I’ve always been obsessed with history. I wank against old walls, moisten while reading about the Spanish Civil war, the Crusades, the Inquisition in South America, the Russian Revolution, the Long March. It has taken me a long time to unravel why it is that history does this to me and why, when I visit places that have a narrative past, my skin is on fire the whole time.
Climbing the stairs of an ancient Buddhist temple in Siem Reap or Bagan, wandering through the narrow lanes of the Temple Bar, spotting the indecipherable insignias above the doors to the chambers.The faded oxblood tiles on the floors of Tuol Sleng, and the black of the monochromatic photographs turned to powdery charcoal behind the misted glass in the room where they hang the pictures of the soon-to-be dead. The pernicious, clinging sand of Jordan. The brutal insistence of the creeping vines that weave their way through ancestral tombs in Java. Nature unmakes us with every tick of the atomic clock.
Touching it too. The brittle, crumbly sandstone in Oxford abrades my fingertips. Cheek pressed to mottled, rain-stained walls. Decay and dust. Time erodes the world into airborne fragments of a past-bearing virus. It gets into my lungs, lodges there and infects me. And for days I am sick with love for the place. Not for the place now, but for what it has been.

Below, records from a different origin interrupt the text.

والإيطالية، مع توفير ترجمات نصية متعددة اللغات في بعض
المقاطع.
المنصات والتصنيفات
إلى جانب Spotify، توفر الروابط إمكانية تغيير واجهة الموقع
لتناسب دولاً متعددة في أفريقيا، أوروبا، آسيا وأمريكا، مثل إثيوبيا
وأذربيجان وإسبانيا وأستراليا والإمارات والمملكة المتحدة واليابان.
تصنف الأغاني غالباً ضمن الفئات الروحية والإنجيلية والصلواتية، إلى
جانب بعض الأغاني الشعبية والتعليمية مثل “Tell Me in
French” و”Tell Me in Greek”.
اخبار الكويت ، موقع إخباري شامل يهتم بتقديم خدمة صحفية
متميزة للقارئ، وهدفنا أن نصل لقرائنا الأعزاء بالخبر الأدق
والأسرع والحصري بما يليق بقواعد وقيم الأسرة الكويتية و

Even the greedy, green scent of the giant carnivorous trees of Highgate, breaking the bones of the dead to make their meat. The iron-red water, sleeping in ancient cisterns. Fish nibbling away at the feet of stone columns. The grit on the wind tastes of a thousand, thousand years of saying goodbye.
History is my pornography. The past doesn’t require my compassion or my pity or my measured response. “Look on my works, ye Mighty, and despair” said Shelley, but that’s not what I do. Not despair, but a throb between my legs. Perhaps despair and a throb? Yes. That, then. Both is better.
The past, however much we fool ourselves, is not real. The real is lost in time and we weave narratives out of what remains. We write histories. The monks, the starving children, the burning witches, the gutted soldiers and the drowned Jews. All dead, now. And what do I care for for their dead cares? I take their corpses as I please. Drink up the lingering stink of their stale miseries. A perverse voyeur of what is beyond my reach to change, or fix or even to remember.
It is the impossibility of putting any of it to rights, the sadistic discipline of time’s obscene rule. The longer, more savage great march forward. There is no going back ever. It’s forbidden. That’s why it turns me on to contemplate it.